У «святого доктора» - так его называли многие москвичи – был свой взгляд на причины преступлений: «Преступления, кои совершаются разными людьми, бывают от разных причин. И вовсе не всегда от врожденного злодейского нрава…. Наибольшая часть преступлений совершается от несчастья – от несчастных случайных обстоятельств, при которых дьявол подавляет совесть и разум человека..».

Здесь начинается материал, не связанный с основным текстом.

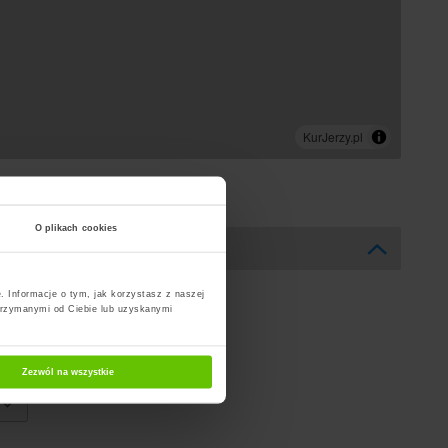
O plikach cookies
. Informacje o tym, jak korzystasz z naszej
trzymanymi od Ciebie lub uzyskanymi
Zezwól na wszystkie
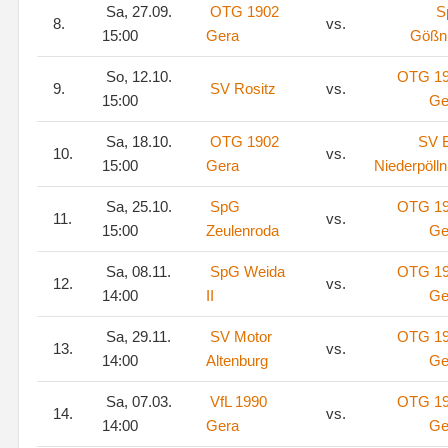
Sa, 27.09.
OTG 1902
S
8.
vs.
15:00
Gera
Gößni
So, 12.10.
OTG 1
9.
SV Rositz
vs.
15:00
Ge
Sa, 18.10.
OTG 1902
SV 
10.
vs.
15:00
Gera
Niederpölln
Sa, 25.10.
SpG
OTG 1
11.
vs.
15:00
Zeulenroda
Ge
Sa, 08.11.
SpG Weida
OTG 1
12.
vs.
14:00
II
Ge
Sa, 29.11.
SV Motor
OTG 1
13.
vs.
14:00
Altenburg
Ge
Sa, 07.03.
VfL 1990
OTG 1
14.
vs.
14:00
Gera
Ge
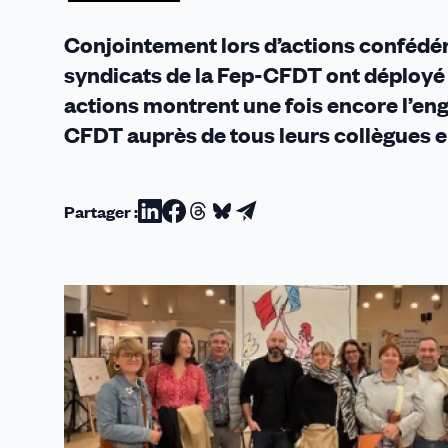
Réponses
à
Conjointement lors d’actions confédé
emporter
syndicats de la Fep-CFDT ont déployé 
»
actions montrent une fois encore l’eng
CFDT auprès de tous leurs collègues 
Partager :
Partager
Partager
Partager
Partager
Partager
sur
sur
sur
sur
par
Linkedin
Facebook
Threads
Bluesky
email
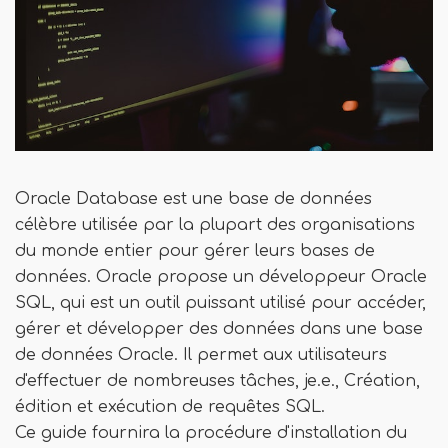
Oracle Database est une base de données
célèbre utilisée par la plupart des organisations
du monde entier pour gérer leurs bases de
données. Oracle propose un développeur Oracle
SQL, qui est un outil puissant utilisé pour accéder,
gérer et développer des données dans une base
de données Oracle. Il permet aux utilisateurs
d'effectuer de nombreuses tâches, je.e., Création,
édition et exécution de requêtes SQL.
Ce guide fournira la procédure d'installation du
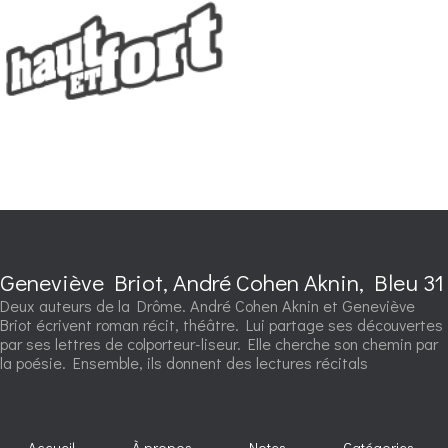
Geneviève Briot, André Cohen Aknin, Bleu 31
Deux auteurs de la Drôme. André Cohen Aknin et Geneviève
Briot écrivent roman récit, théâtre. Lui partage ses découvertes
par ses lettres de colporteur-liseur. Elle cherche son chemin par
la poésie. Ensemble, ils donnent des lectures récitals
Accueil
À propos
Notes
Catégories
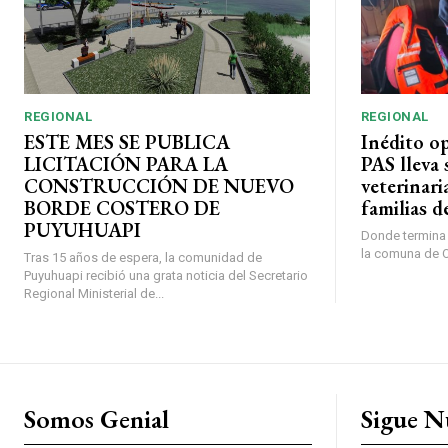
REGIONAL
REGIONAL
ESTE MES SE PUBLICA
Inédito o
LICITACIÓN PARA LA
PAS lleva 
CONSTRUCCIÓN DE NUEVO
veterinari
BORDE COSTERO DE
familias d
PUYUHUAPI
Donde termina l
la comuna de O’
Tras 15 años de espera, la comunidad de
Puyuhuapi recibió una grata noticia del Secretario
Regional Ministerial de...
Somos Genial
Sigue N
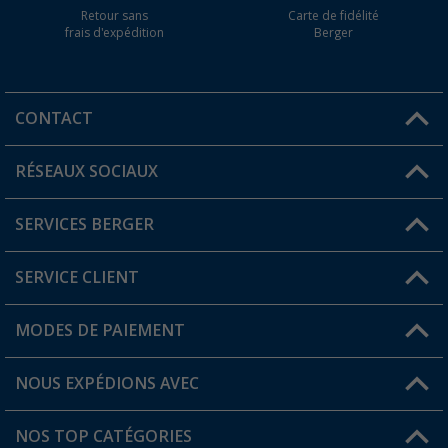
Retour sans
Carte de fidélité
frais d'expédition
Berger
CONTACT
RÉSEAUX SOCIAUX
Une question ?
SERVICES BERGER
Trouver une magasin
SERVICE CLIENT
Devenir revendeur
Mon compte
MODES DE PAIEMENT
FAQ et contact
Favoris
Informations sur l'expédition
NOUS EXPÉDIONS AVEC
Carte de fidélité Berger
Retour de marchandises
NOS TOP CATÉGORIES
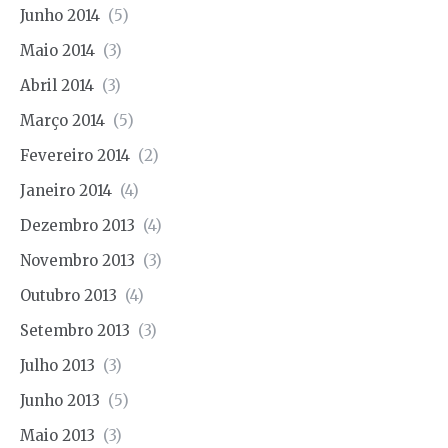
Junho 2014
(5)
Maio 2014
(3)
Abril 2014
(3)
Março 2014
(5)
Fevereiro 2014
(2)
Janeiro 2014
(4)
Dezembro 2013
(4)
Novembro 2013
(3)
Outubro 2013
(4)
Setembro 2013
(3)
Julho 2013
(3)
Junho 2013
(5)
Maio 2013
(3)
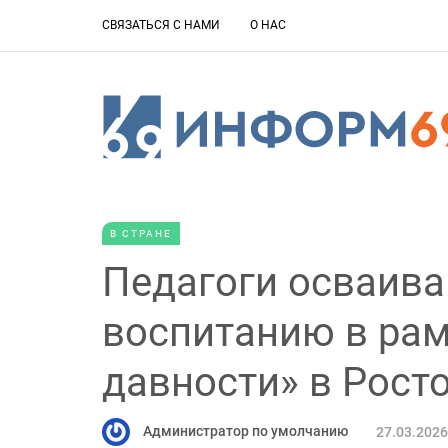
СВЯЗАТЬСЯ С НАМИ
О НАС
В СТРАНЕ
Педагоги осваива
воспитанию в рам
давности» в Рост
Администратор по умолчанию
27.03.2026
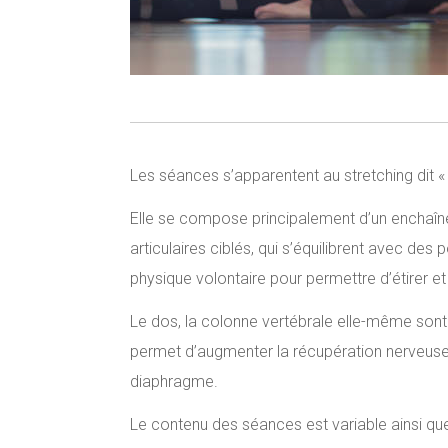
Les séances s’apparentent au stretching dit «
Elle se compose principalement d’un enchaîn
articulaires ciblés, qui s’équilibrent avec des
physique volontaire pour permettre d’étirer et
Le dos, la colonne vertébrale elle-même sont
permet d’augmenter la récupération nerveuse
diaphragme.
Le contenu des séances est variable ainsi que 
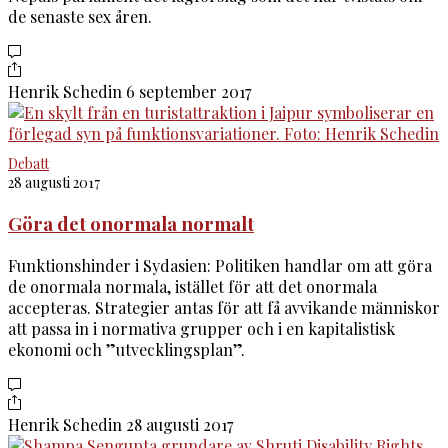
de senaste sex åren.
Henrik Schedin
6 september 2017
Debatt
28 augusti 2017
Göra det onormala normalt
Funktionshinder i Sydasien: Politiken handlar om att göra
de onormala normala, istället för att det onormala
accepteras. Strategier antas för att få avvikande människor
att passa in i normativa grupper och i en kapitalistisk
ekonomi och ”utvecklingsplan”.
Henrik Schedin
28 augusti 2017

В 1844 году Д. Голицин, вечный заступник и поддерживатель многих инициатив Газа умирает. В отчаянии, что благие усилия могут пойти прахом, Гааз пишет письмо прусскому королю Фридриху-Вильгедьму IV, в котором просит его сообщить о многих варварствах в отношении заключенных своей сестре – супруге Николая I, с тем, чтобы она рассказала об этом своему царственному супругу. С переменным успехом он ведет борьбу за более гуманное отношение к заключенным. За период с 1829 по 1853 год зарегистрированы 142 прошения Газа о помиловании заключенных или смягчения меры наказания.
Гааз устроил тюремные библиотеки – первые в России и неведомые в других странах – и каждую партию ссыльных снабжал книгами. Он сочинил и издал несколько брошюр с «добрыми наставлениями и советами, которые дарил заключенным и их родственникам. Доктор Гааз организовал две школы для детей заключенных и для безнадзорных подростков, которых обычно полиция просто отправляла в Сибирь…
Он покупал каторжникам лекарства, хлеб, фрукты. Пребывание в тюремной больнице было благом для больных и измученных арестантов, которых Гааз под любым предлогом всегда задерживал в своих больницах….
О Федоре Петровиче можно рассказывать пространно и долго, а можно, как поступил Федор Михайлович Достоевский, в нескольких строках. Вот суть этой жизни, запечатленная во всемирно известном романе «Идиот»: «В Москве жил один старик один «генерал», то есть действительный статский советник с немецким именем, он всю свою жизнь таскался по острогам и по преступникам; каждая пересыльная партия в Сибирь знала заранее, что на Воробьевых горах ее посетит «старичок генерал»… Он давал деньги, присылал необходимые вещи… про преступления он редко расспрашивал, разве выслушивал, если преступник сам начинал говорить. …»
Гааз не раз брался за перо, чтобы изложить на бумаге накопившиеся, неотложное. Во фрагменте его работы «Призыв к женщинам» читаем: «На памятнике одного доброго человека значилась следующая надпись:
«Всё потраченное на себя потеряно,
Все накоплено для других
Все розданное осталось с ним».
И всю свою сознательную жизнь девизом самого Газа были три слова – «Спешите делать добро». Он его и творил буднично, сосредоточенно, так же, как выполнял свою работу какой-нибудь московский кучер или сапожник. Только результаты этой работы были куда как значительнее – спасения от бессмысленных мук тысяч людей.